IFIBIO HOUSSAY   25014
INSTITUTO DE FISIOLOGIA Y BIOFISICA BERNARDO HOUSSAY
Unidad Ejecutora - UE
congresos y reuniones científicas
Título:
Neural mechanism involved in contextual memory: role of CA3 and CA1 remapping
Autor/es:
BELLUSICO, MARIANO; SILVA, AZUL; BEKINSCHTEIN, PEDRO
Lugar:
Cordoba
Reunión:
Congreso; XXXIV Congreso anual de la Sociedad Argentina de Neurociencias (SAN); 2019
Resumen:
The Hippocampus (HP) is involved in encoding, consolidation and retrieval of episodic memories. Some hippocampal neurons, place cells (PC) are tuned to spatial location and generally change their tunning when an animal change context (remapping). It has been suggested that the hippocampal ability of storing and distinguishing between different situations and contexts can be related with place cell?s remapping. Several studies have shown how PC can either remap or not as a consequence of changes in the environment.
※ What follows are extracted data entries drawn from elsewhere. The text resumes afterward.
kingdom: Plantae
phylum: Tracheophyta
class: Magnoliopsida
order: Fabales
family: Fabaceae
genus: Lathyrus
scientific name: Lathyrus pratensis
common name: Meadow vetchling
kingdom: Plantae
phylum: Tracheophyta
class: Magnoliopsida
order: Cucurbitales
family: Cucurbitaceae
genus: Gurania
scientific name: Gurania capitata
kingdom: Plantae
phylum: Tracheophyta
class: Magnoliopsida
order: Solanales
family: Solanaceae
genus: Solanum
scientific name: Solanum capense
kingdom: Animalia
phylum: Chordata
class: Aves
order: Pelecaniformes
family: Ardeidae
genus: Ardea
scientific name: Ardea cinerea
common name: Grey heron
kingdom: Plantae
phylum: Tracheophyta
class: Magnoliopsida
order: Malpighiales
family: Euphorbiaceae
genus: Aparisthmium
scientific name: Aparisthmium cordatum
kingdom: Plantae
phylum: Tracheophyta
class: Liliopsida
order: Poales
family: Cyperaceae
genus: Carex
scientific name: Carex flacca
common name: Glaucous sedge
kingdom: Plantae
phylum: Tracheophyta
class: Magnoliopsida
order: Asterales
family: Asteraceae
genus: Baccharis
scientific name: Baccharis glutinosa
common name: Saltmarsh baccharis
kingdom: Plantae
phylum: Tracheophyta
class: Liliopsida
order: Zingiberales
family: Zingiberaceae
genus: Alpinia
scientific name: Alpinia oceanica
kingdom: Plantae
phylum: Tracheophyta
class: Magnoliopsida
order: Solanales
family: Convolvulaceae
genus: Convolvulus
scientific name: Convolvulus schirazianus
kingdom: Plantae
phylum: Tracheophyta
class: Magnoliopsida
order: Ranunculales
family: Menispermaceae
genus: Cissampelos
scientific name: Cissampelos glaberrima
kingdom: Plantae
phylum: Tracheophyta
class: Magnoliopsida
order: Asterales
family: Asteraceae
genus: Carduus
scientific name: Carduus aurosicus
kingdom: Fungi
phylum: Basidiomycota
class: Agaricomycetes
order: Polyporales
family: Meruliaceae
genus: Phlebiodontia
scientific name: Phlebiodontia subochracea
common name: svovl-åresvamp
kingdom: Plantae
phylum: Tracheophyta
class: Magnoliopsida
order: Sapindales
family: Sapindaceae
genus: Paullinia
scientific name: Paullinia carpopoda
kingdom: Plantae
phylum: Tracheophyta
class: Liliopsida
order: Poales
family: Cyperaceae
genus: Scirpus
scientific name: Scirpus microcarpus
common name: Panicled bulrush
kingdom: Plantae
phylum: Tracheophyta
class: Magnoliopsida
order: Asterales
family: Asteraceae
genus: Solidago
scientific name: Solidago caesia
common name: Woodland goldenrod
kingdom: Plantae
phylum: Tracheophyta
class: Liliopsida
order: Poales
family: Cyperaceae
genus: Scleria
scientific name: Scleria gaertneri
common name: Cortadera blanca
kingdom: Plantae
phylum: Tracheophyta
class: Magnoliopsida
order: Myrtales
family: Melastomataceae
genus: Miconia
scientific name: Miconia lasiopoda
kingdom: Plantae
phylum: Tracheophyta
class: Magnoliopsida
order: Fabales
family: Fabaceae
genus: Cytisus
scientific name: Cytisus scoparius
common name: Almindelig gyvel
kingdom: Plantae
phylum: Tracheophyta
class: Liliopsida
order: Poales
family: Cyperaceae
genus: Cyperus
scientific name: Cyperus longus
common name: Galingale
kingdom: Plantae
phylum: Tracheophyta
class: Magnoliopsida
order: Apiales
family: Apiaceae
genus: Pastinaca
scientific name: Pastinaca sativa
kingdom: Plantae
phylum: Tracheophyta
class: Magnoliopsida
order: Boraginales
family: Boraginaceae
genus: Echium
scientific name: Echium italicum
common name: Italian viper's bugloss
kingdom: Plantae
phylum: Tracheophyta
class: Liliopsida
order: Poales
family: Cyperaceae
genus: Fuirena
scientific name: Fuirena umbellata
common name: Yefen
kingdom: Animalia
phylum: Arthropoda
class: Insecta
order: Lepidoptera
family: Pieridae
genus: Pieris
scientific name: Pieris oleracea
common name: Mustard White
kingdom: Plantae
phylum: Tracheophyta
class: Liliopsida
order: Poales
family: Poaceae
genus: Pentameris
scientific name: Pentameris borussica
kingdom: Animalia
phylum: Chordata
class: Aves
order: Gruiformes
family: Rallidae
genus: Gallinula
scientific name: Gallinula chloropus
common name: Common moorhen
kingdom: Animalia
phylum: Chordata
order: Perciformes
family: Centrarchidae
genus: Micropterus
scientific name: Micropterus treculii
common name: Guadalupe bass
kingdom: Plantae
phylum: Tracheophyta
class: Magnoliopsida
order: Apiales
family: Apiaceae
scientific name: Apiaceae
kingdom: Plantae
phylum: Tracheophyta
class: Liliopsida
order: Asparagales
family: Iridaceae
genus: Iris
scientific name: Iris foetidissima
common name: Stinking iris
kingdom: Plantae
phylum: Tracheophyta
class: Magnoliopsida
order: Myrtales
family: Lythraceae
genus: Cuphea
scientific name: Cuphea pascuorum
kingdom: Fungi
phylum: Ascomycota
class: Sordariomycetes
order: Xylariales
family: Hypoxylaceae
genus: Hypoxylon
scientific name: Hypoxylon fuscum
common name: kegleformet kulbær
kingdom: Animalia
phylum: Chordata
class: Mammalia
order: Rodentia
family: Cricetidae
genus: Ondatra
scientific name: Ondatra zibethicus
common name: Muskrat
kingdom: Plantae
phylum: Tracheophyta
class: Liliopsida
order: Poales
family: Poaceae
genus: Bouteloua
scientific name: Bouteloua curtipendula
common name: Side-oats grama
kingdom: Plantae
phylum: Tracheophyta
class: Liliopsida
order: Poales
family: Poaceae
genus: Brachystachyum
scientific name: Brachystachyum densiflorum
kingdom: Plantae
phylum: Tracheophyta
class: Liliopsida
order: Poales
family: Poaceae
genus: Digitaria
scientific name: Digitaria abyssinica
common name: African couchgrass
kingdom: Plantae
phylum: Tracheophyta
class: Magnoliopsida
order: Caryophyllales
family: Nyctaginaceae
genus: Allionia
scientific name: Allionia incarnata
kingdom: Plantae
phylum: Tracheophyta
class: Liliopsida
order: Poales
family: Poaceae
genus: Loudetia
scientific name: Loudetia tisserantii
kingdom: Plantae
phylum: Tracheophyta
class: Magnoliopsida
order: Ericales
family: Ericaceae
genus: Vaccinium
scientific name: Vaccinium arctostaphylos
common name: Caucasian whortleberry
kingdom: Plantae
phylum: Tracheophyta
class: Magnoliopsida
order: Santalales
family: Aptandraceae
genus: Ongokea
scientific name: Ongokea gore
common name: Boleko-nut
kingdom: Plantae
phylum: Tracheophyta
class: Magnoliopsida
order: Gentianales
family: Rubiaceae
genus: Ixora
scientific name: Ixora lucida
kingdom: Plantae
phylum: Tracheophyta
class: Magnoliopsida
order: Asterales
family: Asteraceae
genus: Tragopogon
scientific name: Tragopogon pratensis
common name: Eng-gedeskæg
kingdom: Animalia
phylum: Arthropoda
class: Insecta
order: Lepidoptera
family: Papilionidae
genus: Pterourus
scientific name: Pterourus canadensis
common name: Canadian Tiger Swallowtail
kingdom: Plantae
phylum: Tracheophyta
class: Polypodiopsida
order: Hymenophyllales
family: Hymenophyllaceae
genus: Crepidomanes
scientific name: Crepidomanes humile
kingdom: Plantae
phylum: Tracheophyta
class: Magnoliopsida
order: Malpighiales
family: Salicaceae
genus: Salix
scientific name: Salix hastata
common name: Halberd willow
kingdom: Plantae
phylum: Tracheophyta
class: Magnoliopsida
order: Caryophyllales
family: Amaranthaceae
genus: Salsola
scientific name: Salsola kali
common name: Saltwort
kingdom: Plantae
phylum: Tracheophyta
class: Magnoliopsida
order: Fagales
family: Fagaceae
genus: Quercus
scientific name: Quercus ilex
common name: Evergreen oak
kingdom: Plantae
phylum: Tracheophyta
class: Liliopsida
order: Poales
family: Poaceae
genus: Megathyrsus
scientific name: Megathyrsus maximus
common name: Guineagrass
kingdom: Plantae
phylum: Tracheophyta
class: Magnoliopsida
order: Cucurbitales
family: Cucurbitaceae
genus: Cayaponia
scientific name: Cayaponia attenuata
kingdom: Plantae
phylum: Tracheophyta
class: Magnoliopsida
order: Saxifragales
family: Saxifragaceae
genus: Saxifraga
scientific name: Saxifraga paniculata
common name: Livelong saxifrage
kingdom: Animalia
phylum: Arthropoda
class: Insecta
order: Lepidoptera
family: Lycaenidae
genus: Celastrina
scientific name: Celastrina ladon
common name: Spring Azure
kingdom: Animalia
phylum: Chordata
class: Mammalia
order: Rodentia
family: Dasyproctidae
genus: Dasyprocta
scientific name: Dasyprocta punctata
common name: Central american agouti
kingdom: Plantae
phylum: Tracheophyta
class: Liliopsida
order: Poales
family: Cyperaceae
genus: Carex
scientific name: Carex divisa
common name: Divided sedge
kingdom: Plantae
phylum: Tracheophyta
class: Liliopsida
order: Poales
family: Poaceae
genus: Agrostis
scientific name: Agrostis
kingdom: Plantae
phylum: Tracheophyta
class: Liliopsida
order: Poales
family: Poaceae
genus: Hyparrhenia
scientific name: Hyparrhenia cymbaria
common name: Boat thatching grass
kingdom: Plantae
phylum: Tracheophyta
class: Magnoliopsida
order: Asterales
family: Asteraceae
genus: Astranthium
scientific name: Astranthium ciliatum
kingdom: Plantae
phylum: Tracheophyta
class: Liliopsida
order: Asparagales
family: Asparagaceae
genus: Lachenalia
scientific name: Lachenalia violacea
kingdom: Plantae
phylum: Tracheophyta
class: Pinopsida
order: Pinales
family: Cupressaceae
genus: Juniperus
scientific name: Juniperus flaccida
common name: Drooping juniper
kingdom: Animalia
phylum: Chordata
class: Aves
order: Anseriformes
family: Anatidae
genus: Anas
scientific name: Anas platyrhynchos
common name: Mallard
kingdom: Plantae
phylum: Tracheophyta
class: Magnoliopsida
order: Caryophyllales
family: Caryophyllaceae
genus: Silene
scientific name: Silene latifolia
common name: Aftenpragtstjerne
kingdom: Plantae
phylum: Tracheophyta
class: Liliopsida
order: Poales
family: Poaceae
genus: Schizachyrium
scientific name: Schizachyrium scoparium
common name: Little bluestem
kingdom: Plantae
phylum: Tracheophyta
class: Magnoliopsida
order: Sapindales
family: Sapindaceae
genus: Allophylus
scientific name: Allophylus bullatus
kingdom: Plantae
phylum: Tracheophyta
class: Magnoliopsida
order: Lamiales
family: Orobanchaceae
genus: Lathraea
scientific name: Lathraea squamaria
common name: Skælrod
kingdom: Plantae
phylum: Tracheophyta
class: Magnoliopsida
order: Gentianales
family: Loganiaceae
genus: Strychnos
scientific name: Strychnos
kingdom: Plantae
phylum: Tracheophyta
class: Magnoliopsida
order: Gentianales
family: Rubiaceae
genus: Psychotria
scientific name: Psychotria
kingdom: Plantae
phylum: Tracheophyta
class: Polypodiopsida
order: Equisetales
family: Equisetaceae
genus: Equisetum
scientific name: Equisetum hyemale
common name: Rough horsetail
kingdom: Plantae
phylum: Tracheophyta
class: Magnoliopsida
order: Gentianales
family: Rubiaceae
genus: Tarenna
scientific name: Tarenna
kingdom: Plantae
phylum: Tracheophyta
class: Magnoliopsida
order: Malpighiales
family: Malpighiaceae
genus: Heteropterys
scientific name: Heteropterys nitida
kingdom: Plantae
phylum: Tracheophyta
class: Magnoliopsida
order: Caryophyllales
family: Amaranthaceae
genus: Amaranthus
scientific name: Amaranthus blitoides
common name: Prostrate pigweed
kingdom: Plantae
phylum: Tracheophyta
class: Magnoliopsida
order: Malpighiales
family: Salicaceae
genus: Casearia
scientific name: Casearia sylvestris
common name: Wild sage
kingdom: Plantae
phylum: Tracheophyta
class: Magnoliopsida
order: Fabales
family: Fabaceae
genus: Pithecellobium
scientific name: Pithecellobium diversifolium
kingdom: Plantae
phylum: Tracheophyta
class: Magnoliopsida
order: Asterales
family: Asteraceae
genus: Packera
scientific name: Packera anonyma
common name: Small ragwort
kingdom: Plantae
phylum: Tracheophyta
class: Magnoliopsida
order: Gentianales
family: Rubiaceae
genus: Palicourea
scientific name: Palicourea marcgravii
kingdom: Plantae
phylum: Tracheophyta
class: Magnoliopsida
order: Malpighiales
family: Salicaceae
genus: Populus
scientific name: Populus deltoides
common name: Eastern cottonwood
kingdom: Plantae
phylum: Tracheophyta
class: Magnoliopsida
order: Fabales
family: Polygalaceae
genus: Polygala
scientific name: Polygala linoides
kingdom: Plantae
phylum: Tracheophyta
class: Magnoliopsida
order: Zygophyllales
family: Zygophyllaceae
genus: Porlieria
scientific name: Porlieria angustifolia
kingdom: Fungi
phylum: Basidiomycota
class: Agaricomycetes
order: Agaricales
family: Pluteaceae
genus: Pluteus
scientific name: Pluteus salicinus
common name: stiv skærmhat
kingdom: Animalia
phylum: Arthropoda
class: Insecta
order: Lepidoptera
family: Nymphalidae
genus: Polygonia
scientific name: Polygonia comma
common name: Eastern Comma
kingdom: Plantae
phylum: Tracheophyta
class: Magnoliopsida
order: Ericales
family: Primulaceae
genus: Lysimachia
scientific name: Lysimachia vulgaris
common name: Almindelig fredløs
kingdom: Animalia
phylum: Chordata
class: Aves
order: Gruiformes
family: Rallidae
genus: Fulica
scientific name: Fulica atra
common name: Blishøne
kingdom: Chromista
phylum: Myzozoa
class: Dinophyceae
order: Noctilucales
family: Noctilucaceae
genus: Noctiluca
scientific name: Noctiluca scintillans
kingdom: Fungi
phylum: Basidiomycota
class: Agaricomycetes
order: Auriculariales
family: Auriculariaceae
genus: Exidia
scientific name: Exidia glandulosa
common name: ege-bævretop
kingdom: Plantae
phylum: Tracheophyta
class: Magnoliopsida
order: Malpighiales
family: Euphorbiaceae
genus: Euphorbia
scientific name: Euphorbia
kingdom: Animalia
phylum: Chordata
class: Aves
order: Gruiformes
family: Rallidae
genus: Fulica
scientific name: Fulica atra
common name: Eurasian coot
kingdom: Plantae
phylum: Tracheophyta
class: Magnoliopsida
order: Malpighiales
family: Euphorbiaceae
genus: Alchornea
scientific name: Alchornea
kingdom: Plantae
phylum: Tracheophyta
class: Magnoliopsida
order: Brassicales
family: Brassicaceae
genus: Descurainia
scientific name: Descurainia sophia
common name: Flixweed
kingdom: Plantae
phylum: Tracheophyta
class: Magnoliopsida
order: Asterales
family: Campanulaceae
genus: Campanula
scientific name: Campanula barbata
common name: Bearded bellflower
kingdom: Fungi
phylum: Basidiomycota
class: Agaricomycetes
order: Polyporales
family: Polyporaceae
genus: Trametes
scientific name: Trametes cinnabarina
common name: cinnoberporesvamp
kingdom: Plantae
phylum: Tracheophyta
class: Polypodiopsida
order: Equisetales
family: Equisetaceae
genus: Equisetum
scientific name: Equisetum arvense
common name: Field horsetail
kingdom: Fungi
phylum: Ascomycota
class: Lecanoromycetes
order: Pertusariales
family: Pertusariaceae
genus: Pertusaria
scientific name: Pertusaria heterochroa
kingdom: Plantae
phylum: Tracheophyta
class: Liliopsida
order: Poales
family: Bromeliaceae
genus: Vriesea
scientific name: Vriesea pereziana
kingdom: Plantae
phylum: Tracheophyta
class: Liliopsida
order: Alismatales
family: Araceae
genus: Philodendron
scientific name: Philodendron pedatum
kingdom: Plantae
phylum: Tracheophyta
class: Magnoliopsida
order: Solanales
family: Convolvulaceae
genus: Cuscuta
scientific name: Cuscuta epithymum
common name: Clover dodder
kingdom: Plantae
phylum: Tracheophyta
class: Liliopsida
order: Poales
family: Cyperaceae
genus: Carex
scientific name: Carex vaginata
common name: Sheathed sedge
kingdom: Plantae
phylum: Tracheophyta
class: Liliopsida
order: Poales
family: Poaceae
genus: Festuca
It is also known that there are differences between CA1 and CA3 (two hippocampal regions) in spatial codification. Still, there is no study showing the link between the memory that the animal is expressing and the activity of its neurons. In other words, It?s still unknown whether when an animal recognizes a certain context as new, there is remapping in the HP or not. The aim of this project is to understand how the differential remapping observed in CA1 and CA3 correlates with the behavioral response. To answer this question we use a behavioral task that allowed us to discriminate if an animal recognizes a context as new, or as one they already knows. We carried out electrophysiological recordings in CA3 and CA1 region of the HP while they were performing the tasks in order to correlate the remapping and the evocation of different contexts.